▶ [The task]
Every line of the listing should be retyped exactly, but none of the pictures should be.

▶ [Supplied material]

____

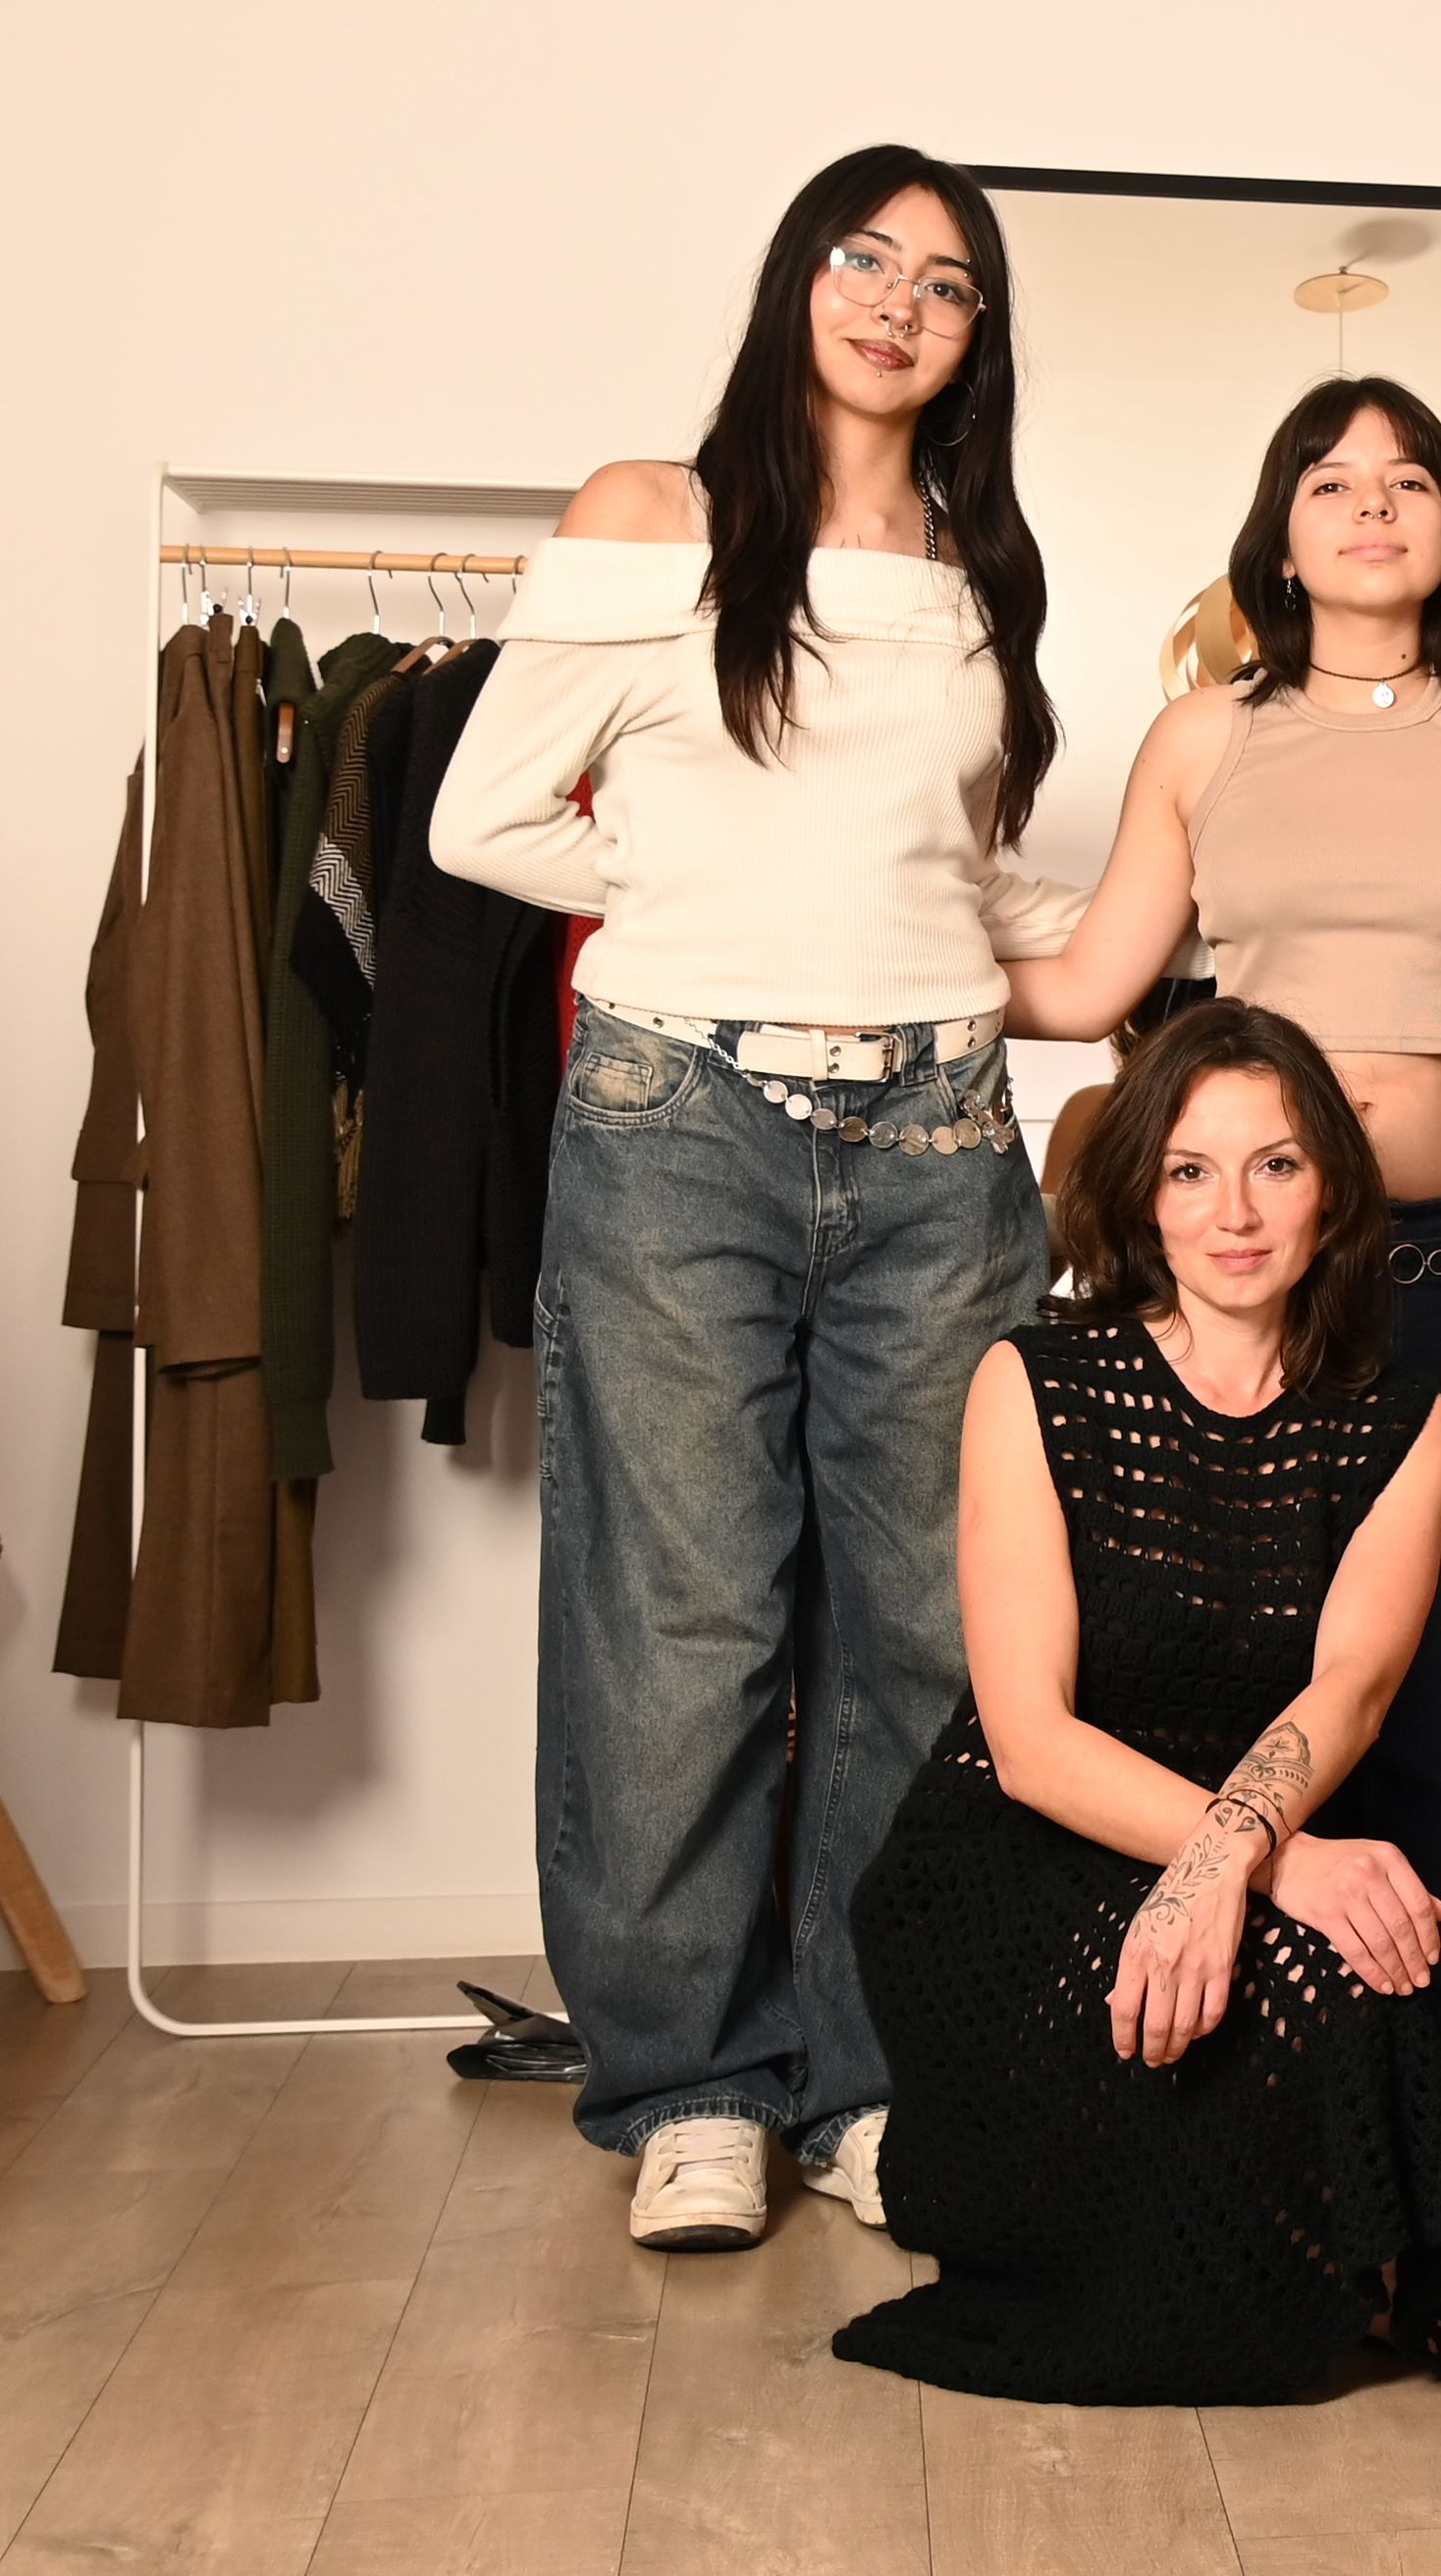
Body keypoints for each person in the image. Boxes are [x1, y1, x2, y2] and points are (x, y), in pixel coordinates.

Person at [428, 144, 1094, 2248]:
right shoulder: (654, 513)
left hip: (943, 1131)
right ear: (799, 278)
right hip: (679, 1114)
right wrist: (701, 896)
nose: (898, 302)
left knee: (927, 1624)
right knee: (683, 1620)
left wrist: (1187, 900)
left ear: (979, 338)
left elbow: (960, 878)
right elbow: (480, 817)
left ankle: (873, 2081)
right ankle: (692, 2083)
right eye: (863, 258)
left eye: (947, 284)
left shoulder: (983, 571)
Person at [1002, 374, 1441, 2117]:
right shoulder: (1206, 736)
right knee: (1275, 1675)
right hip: (1267, 1285)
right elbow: (1095, 981)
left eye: (1407, 481)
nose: (1372, 508)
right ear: (1278, 535)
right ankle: (1302, 2069)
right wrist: (860, 940)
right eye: (1333, 483)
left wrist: (1438, 1074)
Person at [831, 999, 1441, 2402]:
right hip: (1018, 1857)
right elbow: (1031, 1741)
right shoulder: (1033, 1379)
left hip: (1246, 1830)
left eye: (1275, 1166)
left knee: (1356, 1979)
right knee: (1278, 2012)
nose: (1234, 1213)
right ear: (1142, 1196)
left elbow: (1351, 1688)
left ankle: (1335, 2255)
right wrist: (1269, 1859)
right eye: (1190, 1170)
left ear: (1332, 1191)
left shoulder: (1407, 1419)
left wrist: (1233, 1863)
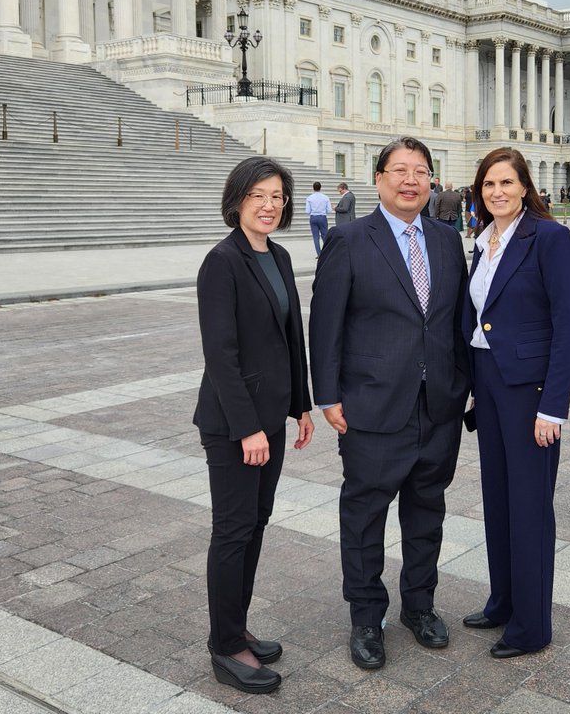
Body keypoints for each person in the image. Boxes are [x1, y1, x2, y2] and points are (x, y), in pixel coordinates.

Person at [309, 137, 469, 672]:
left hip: (436, 408)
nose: (410, 180)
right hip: (372, 408)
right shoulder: (350, 240)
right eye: (399, 171)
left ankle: (419, 607)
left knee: (427, 515)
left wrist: (462, 386)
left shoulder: (447, 241)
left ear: (432, 181)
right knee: (365, 518)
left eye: (420, 171)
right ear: (377, 179)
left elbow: (455, 325)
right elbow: (326, 323)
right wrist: (326, 395)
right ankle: (366, 617)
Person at [193, 157, 314, 696]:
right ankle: (224, 645)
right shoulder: (222, 262)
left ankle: (235, 624)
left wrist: (301, 406)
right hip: (234, 425)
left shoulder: (280, 255)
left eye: (278, 196)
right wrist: (247, 429)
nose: (270, 205)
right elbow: (220, 355)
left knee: (256, 524)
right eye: (259, 195)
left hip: (271, 419)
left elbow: (291, 339)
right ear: (237, 199)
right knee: (234, 529)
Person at [461, 148, 570, 658]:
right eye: (489, 184)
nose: (497, 192)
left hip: (529, 390)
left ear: (525, 186)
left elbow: (568, 326)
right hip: (488, 383)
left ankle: (532, 625)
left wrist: (553, 408)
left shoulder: (549, 238)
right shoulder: (483, 239)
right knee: (498, 499)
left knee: (530, 506)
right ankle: (504, 600)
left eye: (507, 183)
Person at [305, 181, 333, 255]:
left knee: (315, 237)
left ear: (313, 188)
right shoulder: (325, 197)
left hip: (313, 217)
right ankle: (327, 252)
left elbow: (307, 211)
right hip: (322, 217)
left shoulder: (309, 198)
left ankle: (319, 253)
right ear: (320, 188)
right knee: (325, 235)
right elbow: (329, 210)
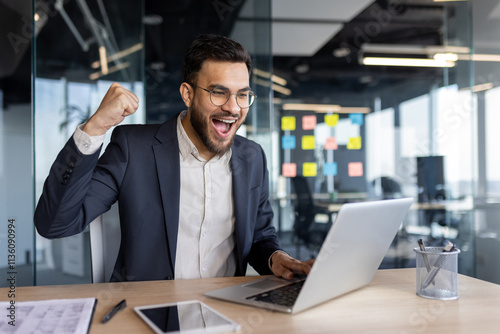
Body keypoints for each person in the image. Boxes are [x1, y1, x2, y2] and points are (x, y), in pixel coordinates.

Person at [34, 34, 313, 282]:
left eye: (242, 95)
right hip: (152, 313)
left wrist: (276, 257)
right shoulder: (134, 149)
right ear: (187, 94)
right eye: (219, 92)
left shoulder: (252, 156)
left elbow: (260, 237)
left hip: (229, 311)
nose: (232, 107)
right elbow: (55, 223)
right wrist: (94, 128)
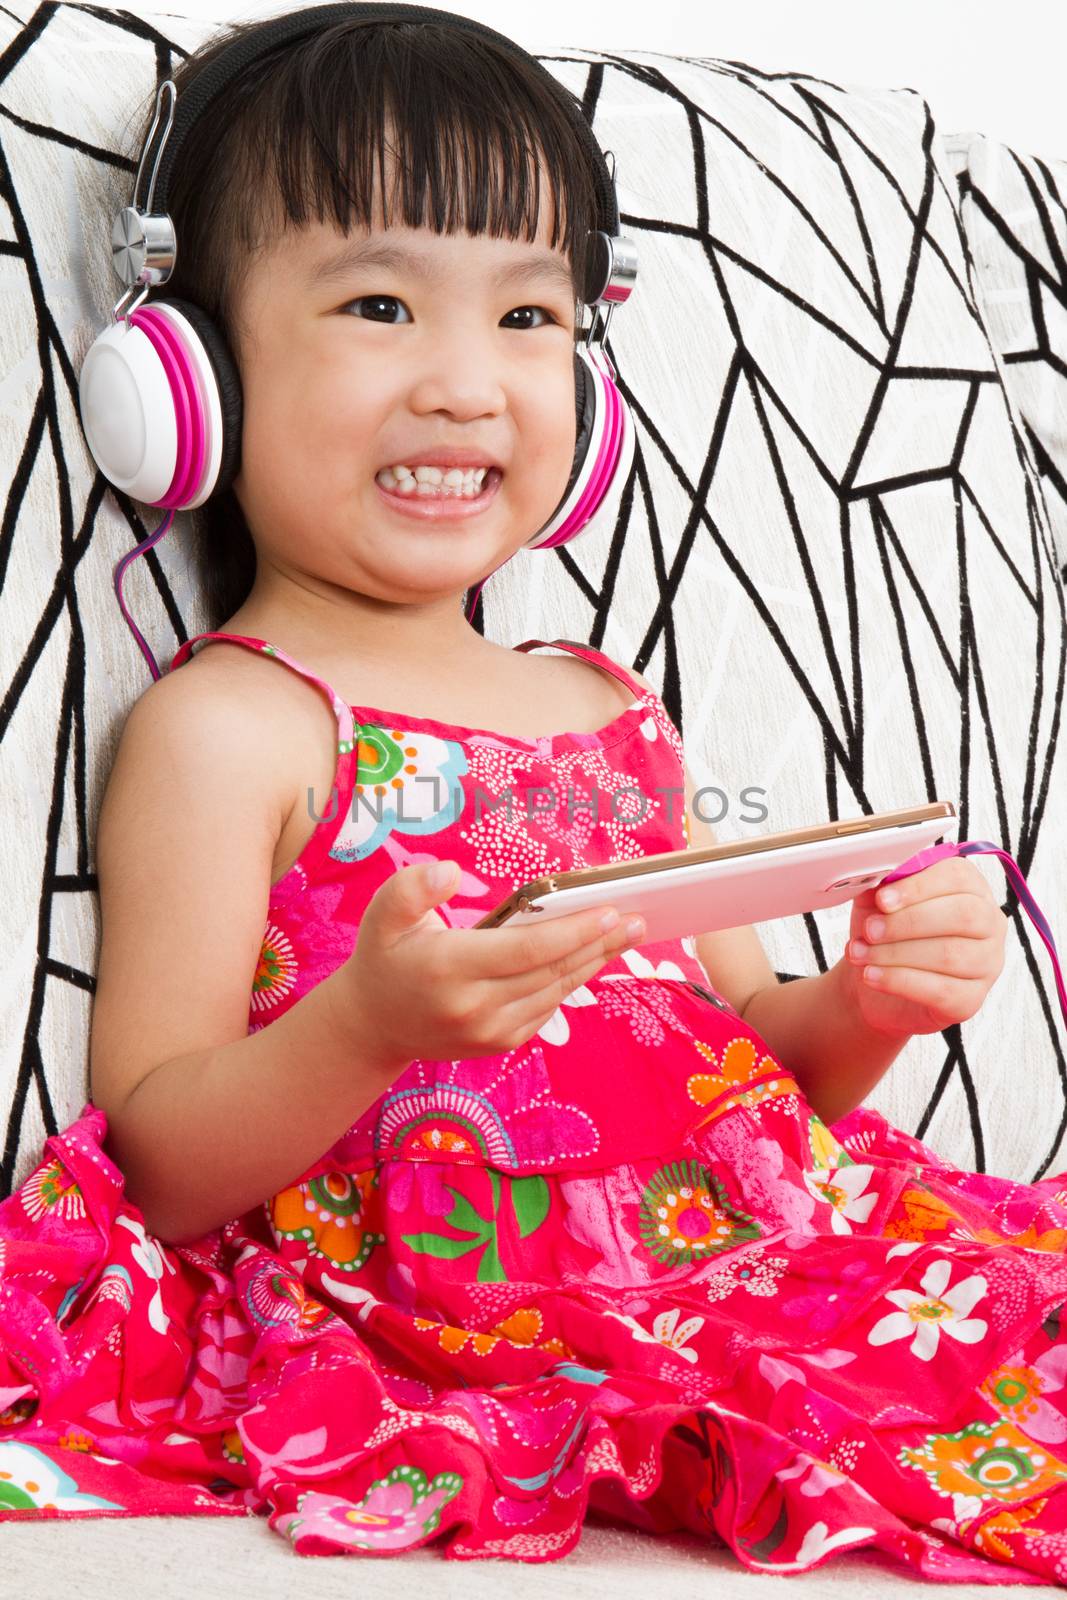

____

▶ [Answer to the exercise]
Body keypoints for each person in the image. Boxes are [x1, y1, x2, y2] and points are (x, y), in pixel coordinates.

Person at [428, 144, 1094, 2248]:
right shoulder: (654, 513)
left hip: (943, 1131)
right ear: (799, 278)
right hip: (679, 1114)
right wrist: (701, 896)
nose: (898, 302)
left knee: (927, 1624)
right knee: (683, 1620)
left wrist: (1187, 900)
left ear: (979, 338)
left elbow: (960, 878)
right elbow: (480, 817)
left ankle: (873, 2081)
right ankle: (692, 2083)
right eye: (863, 258)
left eye: (947, 284)
left shoulder: (983, 571)
Person at [1002, 374, 1441, 2117]:
right shoulder: (1206, 736)
right knee: (1275, 1675)
right hip: (1267, 1285)
right elbow: (1095, 981)
left eye: (1407, 481)
nose: (1372, 508)
right ear: (1278, 535)
right ankle: (1302, 2069)
right wrist: (860, 940)
right eye: (1333, 483)
left wrist: (1438, 1074)
Person at [831, 999, 1441, 2402]:
right hip: (1018, 1857)
right elbow: (1031, 1741)
right shoulder: (1033, 1379)
left hip: (1246, 1830)
left eye: (1275, 1166)
left knee: (1356, 1979)
right knee: (1278, 2012)
nose: (1234, 1213)
right ear: (1142, 1196)
left elbow: (1351, 1688)
left ankle: (1335, 2255)
right wrist: (1269, 1859)
right eye: (1190, 1170)
left ear: (1332, 1191)
left shoulder: (1407, 1419)
left wrist: (1233, 1863)
Body keypoints for each person in the image. Boxes are [x1, y1, x2, y2] and points are (x, y), in pixel coordinates.

Person at [309, 137, 469, 672]:
left hip: (436, 408)
nose: (410, 180)
right hip: (372, 408)
right shoulder: (350, 240)
right eye: (399, 171)
left ankle: (419, 607)
left knee: (427, 515)
left wrist: (462, 386)
left shoulder: (447, 241)
left ear: (432, 181)
right knee: (365, 518)
left eye: (420, 171)
right ear: (377, 179)
left elbow: (455, 325)
right elbow: (326, 323)
right wrist: (326, 395)
right ankle: (366, 617)
Person at [193, 157, 314, 696]:
right ankle: (224, 645)
right shoulder: (222, 262)
left ankle: (235, 624)
left wrist: (301, 406)
right hip: (234, 425)
left shoulder: (280, 255)
left eye: (278, 196)
right wrist: (247, 429)
nose: (270, 205)
right elbow: (220, 355)
left knee: (256, 524)
right eye: (259, 195)
left hip: (271, 419)
left elbow: (291, 339)
right ear: (237, 199)
right knee: (234, 529)
Person at [461, 148, 570, 658]:
right eye: (489, 184)
nose: (497, 192)
left hip: (529, 390)
left ear: (525, 186)
left elbow: (568, 326)
right hip: (488, 383)
left ankle: (532, 625)
left wrist: (553, 408)
left shoulder: (549, 238)
right shoulder: (483, 239)
right knee: (498, 499)
left knee: (530, 506)
right ankle: (504, 600)
left eye: (507, 183)
Person at [305, 181, 333, 255]:
left knee: (315, 237)
left ear: (313, 188)
right shoulder: (325, 197)
left hip: (313, 217)
right ankle: (327, 252)
left elbow: (307, 211)
right hip: (322, 217)
left shoulder: (309, 198)
left ankle: (319, 253)
right ear: (320, 188)
right knee: (325, 235)
right elbow: (329, 210)
Body keypoints for each person in the image. Boxes are [x1, y1, x2, y2] and points are (x, y), in pixel coordinates.

Person at [34, 34, 313, 282]:
left eye: (242, 95)
right hip: (152, 313)
left wrist: (276, 257)
right shoulder: (134, 149)
right ear: (187, 94)
right eye: (219, 92)
left shoulder: (252, 156)
left elbow: (260, 237)
left hip: (229, 311)
nose: (232, 107)
right elbow: (55, 223)
right wrist: (94, 128)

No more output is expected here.